* Work to complete: Rewrite the listing below, from its first line up to and including the line containing "Brother-to-brother", as a Markdown table with the columns Row and Line. Number each line and leave out any blank lines.

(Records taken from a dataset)
****************

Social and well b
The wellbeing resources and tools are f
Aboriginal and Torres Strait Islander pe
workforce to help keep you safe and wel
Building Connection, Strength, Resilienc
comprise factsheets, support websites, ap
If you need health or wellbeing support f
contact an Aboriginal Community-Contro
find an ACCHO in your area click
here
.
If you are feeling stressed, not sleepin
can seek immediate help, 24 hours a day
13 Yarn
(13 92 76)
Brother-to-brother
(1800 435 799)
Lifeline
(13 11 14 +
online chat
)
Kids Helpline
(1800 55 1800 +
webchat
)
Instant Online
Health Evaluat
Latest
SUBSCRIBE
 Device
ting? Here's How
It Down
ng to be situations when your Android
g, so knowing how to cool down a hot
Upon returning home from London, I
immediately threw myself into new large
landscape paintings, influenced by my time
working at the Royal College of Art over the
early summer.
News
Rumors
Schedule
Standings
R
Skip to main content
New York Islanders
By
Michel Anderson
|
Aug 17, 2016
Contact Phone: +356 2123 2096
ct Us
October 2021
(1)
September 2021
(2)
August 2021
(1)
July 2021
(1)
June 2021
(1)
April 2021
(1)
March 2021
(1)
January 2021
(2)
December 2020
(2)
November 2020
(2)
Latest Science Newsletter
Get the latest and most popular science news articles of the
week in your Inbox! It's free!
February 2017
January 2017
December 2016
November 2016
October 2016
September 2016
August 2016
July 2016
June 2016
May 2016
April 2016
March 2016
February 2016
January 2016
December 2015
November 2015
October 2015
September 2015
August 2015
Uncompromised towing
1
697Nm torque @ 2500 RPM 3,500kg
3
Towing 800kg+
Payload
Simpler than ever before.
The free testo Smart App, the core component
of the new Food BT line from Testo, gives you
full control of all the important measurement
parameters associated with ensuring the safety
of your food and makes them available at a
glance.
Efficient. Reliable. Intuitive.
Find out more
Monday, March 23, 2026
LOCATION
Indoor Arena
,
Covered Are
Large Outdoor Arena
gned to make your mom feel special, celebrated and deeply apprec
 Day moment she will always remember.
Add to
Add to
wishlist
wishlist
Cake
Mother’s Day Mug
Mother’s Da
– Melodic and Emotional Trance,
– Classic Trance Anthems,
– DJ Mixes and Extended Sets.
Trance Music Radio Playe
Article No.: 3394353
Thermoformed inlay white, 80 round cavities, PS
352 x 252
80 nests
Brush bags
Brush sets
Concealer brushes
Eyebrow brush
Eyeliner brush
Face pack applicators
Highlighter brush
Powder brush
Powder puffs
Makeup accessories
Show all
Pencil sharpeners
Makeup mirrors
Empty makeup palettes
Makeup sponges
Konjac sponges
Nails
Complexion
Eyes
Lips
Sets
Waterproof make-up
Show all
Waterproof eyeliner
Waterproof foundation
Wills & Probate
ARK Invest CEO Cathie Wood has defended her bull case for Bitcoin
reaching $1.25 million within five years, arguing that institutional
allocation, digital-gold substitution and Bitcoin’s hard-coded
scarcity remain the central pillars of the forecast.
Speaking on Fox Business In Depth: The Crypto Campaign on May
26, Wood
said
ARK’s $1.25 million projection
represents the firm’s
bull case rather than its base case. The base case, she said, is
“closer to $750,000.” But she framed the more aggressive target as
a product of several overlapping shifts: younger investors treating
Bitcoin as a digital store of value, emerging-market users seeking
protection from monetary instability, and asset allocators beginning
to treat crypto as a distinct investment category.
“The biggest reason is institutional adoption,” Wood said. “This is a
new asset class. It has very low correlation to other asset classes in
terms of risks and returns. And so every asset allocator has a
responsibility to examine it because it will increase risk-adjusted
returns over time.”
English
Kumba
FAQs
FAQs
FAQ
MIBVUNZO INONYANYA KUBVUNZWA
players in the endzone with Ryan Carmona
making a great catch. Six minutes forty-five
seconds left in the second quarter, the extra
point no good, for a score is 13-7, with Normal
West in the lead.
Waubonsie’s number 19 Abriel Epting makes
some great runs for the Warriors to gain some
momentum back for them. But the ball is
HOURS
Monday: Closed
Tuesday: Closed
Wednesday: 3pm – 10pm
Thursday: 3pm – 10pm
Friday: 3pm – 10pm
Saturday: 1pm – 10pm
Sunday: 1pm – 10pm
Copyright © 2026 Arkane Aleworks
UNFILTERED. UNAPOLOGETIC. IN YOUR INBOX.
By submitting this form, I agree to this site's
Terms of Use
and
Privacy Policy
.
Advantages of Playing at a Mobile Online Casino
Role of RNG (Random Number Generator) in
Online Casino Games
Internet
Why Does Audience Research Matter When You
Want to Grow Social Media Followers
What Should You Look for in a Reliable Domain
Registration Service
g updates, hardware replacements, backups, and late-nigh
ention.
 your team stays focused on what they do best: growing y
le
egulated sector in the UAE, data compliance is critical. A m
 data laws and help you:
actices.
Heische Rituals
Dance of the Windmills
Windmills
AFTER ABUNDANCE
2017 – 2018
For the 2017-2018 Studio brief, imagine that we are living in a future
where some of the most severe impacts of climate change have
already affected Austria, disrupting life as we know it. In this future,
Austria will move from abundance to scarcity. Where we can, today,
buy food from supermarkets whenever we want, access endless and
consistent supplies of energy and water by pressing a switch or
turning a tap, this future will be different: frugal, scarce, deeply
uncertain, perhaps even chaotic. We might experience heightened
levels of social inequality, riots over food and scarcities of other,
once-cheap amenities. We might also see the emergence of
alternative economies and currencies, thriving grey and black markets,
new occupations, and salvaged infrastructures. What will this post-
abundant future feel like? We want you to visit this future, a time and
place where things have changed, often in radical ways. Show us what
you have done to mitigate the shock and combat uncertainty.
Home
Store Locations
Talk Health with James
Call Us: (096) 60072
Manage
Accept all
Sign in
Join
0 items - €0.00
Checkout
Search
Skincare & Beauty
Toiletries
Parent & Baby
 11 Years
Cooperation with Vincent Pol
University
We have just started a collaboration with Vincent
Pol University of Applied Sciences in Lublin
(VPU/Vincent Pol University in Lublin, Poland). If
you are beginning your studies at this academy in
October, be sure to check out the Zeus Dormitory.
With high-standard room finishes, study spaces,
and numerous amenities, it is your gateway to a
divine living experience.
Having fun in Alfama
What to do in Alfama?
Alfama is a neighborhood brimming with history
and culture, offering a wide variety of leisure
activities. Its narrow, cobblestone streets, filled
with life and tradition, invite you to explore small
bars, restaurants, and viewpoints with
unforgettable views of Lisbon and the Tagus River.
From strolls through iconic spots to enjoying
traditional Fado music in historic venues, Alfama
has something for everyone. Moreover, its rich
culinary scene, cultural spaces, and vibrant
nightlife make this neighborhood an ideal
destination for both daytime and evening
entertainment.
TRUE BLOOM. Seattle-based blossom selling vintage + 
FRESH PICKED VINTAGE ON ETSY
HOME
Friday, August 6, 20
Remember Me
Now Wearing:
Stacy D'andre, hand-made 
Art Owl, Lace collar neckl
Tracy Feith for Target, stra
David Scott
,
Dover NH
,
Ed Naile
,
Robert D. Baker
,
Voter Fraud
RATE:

****************

* Exercise answer:
| Row | Line |
|---|---|
| 1 | Social and well b |
| 2 | The wellbeing resources and tools are f |
| 3 | Aboriginal and Torres Strait Islander pe |
| 4 | workforce to help keep you safe and wel |
| 5 | Building Connection, Strength, Resilienc |
| 6 | comprise factsheets, support websites, ap |
| 7 | If you need health or wellbeing support f |
| 8 | contact an Aboriginal Community-Contro |
| 9 | find an ACCHO in your area click |
| 10 | here |
| 11 | . |
| 12 | If you are feeling stressed, not sleepin |
| 13 | can seek immediate help, 24 hours a day |
| 14 | 13 Yarn |
| 15 | (13 92 76) |
| 16 | Brother-to-brother |